§ Task item A
In the oyster recall report, retype the passage starting with "Consumers who bought" and going on through "the recall notice.".
§ Task item B
Answer these from the oyster recall report:
(i) At least how many people contracted norovirus after eating the oysters?
(ii) What range of sell-by dates do the recalled oysters carry?
(iii) In which two states did Oregon Oyster Farms sell to wholesalers?

§ Source passage
= = = = = = =

Oysters harvested from Yaquina Bay and sold raw to restaurants, retailers and direct to consumers by Oregon Oyster Farms Inc. are being recalled after at least 17 people who ate them recently contracted norovirus.
Health officials are concerned that consumers, retailers and restaurants may still have the oysters on hand because their sell-by dates range from Feb. 19 through March 8, according to a notice on the Oregon Health Authority website.
An unopened jug of Oregon Oyster Farms oysters collected from a restaurant tested positive for the same strain of norovirus found in stool samples from three of the outbreak victims.
Consumers who bought the recalled oysters from Oregon Oyster Farms Inc. are urged to discard them or return them to the place of purchase for a full refund. Consumers with questions may contact the company at 541-265-5078.
In addition to consumer sales at its on-site store in Newport, Oregon Oyster Farms sold the raw, ready-to-eat shucked oysters to restaurants and retailers in Oregon and to wholesalers in New York and Massachusetts.
The recalled raw, ready-to-eat shucked oysters are in half-gallon and one-pint plastic tubs and in 10-ounce plastic jars. The company also recalled its mesh bags containing five dozen in-shell oysters with harvest dates of Feb. 5 through Feb. 15. No other traceability codes were referenced in the recall notice.

= = = = = = =

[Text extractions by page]
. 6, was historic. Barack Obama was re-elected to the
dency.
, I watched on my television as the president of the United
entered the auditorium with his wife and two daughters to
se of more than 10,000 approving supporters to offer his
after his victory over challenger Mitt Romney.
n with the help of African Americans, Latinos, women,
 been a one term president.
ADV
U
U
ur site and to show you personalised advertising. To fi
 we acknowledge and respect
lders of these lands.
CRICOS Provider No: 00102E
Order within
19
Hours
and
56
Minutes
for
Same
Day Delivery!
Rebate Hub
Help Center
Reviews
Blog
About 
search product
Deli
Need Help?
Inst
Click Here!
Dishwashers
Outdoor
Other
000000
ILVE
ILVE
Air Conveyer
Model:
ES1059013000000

= = = = = = =

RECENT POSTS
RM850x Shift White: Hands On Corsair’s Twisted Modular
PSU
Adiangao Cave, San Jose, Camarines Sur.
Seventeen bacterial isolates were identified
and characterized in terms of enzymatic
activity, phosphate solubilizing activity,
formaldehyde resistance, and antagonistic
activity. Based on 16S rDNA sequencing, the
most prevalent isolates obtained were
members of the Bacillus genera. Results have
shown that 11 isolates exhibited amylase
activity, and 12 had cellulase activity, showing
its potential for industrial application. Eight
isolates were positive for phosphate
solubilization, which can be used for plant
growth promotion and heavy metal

= = = = = = =

§ Written answer A
Consumers who bought the recalled oysters from Oregon Oyster Farms Inc. are urged to discard them or return them to the place of purchase for a full refund. Consumers with questions may contact the company at 541-265-5078.
In addition to consumer sales at its on-site store in Newport, Oregon Oyster Farms sold the raw, ready-to-eat shucked oysters to restaurants and retailers in Oregon and to wholesalers in New York and Massachusetts.
The recalled raw, ready-to-eat shucked oysters are in half-gallon and one-pint plastic tubs and in 10-ounce plastic jars. The company also recalled its mesh bags containing five dozen in-shell oysters with harvest dates of Feb. 5 through Feb. 15. No other traceability codes were referenced in the recall notice.

§ Written answer B
(i) At least 17
(ii) Feb. 19 through March 8
(iii) New York and Massachusetts